§ **DATA LISTING**:
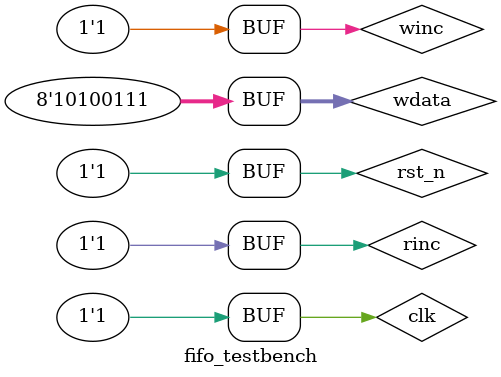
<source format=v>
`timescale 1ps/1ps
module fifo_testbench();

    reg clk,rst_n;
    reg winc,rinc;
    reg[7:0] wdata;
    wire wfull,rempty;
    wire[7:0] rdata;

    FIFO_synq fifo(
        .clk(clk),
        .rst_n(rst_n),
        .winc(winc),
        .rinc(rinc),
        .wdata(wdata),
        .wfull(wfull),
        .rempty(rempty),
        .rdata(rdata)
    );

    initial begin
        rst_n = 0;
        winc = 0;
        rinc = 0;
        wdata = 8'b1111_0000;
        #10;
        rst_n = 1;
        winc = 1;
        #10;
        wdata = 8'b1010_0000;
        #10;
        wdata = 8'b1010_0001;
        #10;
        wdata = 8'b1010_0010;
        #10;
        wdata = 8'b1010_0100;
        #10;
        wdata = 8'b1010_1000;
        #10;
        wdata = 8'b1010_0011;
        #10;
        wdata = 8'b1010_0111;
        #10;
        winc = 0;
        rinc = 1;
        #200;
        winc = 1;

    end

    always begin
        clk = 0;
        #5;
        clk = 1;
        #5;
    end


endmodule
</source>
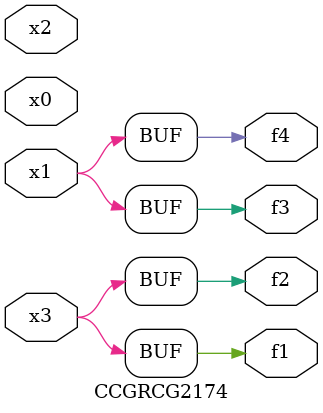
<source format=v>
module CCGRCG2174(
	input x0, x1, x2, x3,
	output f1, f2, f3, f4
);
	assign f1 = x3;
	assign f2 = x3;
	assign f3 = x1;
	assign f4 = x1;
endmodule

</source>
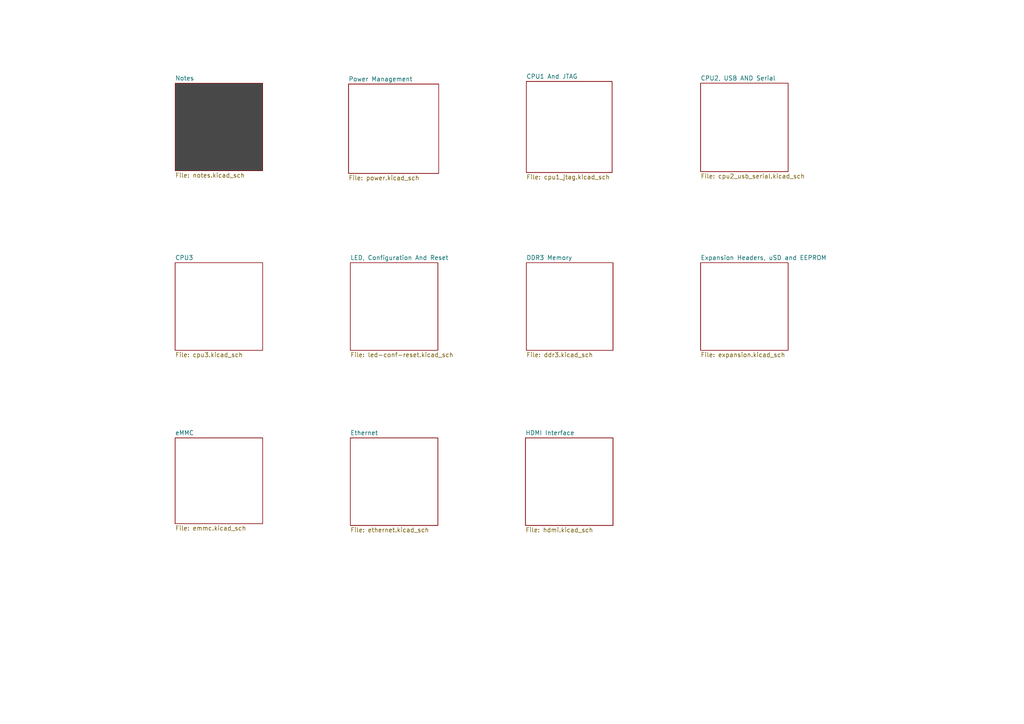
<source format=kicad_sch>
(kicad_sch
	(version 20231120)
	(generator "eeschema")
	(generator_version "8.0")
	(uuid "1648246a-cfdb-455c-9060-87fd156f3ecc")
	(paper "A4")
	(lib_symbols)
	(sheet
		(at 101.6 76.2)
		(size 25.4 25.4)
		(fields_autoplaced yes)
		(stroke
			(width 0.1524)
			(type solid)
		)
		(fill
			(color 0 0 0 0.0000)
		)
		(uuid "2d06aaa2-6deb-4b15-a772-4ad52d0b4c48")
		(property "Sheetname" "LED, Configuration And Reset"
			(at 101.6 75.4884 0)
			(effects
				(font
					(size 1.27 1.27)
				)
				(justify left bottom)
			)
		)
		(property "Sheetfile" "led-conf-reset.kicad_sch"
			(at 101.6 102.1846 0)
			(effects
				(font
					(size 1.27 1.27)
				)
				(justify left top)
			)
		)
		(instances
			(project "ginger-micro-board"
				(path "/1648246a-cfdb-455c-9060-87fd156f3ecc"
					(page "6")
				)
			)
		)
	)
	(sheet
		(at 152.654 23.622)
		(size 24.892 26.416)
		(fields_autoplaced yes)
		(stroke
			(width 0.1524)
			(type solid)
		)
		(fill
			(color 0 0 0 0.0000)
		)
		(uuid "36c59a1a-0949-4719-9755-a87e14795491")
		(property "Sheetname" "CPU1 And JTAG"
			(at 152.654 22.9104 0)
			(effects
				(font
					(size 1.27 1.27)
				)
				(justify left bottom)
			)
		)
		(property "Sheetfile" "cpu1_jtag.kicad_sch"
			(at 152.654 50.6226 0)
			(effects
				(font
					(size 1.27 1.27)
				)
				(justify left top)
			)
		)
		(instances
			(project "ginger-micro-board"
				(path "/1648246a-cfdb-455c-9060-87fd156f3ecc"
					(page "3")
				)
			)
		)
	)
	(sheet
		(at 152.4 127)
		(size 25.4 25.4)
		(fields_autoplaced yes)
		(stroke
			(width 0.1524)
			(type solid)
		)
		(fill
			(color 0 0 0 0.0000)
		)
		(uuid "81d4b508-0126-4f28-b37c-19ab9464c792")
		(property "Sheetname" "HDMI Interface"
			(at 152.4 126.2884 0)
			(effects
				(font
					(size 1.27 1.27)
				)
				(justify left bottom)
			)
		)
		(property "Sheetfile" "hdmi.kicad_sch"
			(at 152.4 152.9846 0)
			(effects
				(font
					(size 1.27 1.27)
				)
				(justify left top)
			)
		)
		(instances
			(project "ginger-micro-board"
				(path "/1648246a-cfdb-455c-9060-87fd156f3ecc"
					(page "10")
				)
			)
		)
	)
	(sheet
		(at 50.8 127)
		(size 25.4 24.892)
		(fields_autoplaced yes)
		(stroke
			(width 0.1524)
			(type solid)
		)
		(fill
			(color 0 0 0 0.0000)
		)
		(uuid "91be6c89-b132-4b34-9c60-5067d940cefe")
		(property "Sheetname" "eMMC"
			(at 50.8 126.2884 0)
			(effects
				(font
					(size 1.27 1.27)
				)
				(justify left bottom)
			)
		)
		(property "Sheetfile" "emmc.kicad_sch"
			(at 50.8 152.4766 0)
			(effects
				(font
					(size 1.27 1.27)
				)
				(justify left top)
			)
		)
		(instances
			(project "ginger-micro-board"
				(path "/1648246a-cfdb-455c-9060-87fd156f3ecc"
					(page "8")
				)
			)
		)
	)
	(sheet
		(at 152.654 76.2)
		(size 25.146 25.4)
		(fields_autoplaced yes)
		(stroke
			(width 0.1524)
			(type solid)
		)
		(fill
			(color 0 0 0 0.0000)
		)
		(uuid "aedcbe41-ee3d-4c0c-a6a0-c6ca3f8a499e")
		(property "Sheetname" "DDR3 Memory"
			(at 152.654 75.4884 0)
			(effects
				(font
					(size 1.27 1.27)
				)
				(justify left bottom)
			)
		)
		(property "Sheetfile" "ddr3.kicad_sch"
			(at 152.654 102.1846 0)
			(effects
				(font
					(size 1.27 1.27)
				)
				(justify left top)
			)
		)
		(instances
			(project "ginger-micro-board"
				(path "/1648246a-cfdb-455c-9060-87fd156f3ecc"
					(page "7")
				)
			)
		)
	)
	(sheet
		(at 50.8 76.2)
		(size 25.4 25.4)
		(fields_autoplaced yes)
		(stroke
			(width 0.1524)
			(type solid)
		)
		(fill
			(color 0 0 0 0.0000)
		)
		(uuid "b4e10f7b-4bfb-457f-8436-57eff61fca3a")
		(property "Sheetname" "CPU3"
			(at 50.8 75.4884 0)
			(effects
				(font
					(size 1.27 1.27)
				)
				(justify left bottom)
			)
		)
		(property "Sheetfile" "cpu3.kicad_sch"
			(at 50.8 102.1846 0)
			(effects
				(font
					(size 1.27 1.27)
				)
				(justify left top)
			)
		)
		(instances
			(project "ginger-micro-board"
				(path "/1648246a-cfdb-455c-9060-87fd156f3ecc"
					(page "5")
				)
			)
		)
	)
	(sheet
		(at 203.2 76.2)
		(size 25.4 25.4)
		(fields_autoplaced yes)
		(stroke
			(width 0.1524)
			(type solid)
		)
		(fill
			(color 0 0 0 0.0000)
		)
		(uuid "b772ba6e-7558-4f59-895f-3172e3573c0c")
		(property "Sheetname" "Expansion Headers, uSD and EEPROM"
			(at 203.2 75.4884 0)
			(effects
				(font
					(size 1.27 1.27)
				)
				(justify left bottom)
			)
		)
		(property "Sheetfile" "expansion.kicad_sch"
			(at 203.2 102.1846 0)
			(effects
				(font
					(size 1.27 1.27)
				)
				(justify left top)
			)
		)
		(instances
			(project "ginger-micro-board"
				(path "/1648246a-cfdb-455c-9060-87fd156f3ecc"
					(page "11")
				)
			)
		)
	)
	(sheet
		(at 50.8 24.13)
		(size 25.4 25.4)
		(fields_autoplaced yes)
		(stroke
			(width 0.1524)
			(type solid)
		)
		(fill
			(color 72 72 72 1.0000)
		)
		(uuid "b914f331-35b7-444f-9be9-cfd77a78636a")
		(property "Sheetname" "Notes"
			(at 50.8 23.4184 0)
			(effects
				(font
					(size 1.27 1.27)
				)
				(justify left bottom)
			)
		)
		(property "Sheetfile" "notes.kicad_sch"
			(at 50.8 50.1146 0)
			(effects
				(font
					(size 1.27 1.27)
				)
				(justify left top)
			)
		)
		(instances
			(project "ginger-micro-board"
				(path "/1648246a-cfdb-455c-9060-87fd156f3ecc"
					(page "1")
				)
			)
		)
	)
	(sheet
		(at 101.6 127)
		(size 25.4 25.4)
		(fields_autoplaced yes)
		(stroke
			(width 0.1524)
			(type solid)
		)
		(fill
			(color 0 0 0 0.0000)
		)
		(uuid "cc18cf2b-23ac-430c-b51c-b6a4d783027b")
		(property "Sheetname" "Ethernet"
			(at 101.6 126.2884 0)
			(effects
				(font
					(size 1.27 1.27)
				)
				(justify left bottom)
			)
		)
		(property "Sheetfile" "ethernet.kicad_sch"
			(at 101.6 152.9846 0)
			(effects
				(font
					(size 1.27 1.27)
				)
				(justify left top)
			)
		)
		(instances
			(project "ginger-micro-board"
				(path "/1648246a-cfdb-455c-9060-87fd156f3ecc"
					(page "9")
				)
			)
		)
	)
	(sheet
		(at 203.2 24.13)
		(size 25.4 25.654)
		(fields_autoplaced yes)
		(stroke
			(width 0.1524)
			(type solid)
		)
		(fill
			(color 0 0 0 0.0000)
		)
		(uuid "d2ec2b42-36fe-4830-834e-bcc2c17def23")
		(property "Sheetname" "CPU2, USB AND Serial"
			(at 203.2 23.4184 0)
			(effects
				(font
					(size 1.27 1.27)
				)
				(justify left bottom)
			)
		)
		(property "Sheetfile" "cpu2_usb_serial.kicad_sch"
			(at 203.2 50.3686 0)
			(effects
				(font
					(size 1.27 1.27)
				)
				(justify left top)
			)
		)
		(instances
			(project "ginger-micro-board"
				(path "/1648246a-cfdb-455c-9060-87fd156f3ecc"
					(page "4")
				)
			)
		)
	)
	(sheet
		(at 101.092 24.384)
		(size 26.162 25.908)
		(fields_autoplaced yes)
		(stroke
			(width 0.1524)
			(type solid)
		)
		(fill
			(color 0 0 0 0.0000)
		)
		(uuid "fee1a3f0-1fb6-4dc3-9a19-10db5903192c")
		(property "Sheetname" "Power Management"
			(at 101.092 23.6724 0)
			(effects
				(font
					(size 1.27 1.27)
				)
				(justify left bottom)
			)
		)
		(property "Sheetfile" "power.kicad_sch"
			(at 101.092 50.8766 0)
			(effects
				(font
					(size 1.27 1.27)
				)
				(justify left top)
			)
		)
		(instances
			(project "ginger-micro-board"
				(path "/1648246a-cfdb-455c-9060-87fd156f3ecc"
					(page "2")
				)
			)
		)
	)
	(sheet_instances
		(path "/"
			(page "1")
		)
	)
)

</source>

§ **EXERCISE OBJECTIVE**:
Read the listing above, then copy every line that includes the string "wdata".

§ **ANSWER SECTION**:
    reg[7:0] wdata;
        .wdata(wdata),
        wdata = 8'b1111_0000;
        wdata = 8'b1010_0000;
        wdata = 8'b1010_0001;
        wdata = 8'b1010_0010;
        wdata = 8'b1010_0100;
        wdata = 8'b1010_1000;
        wdata = 8'b1010_0011;
        wdata = 8'b1010_0111;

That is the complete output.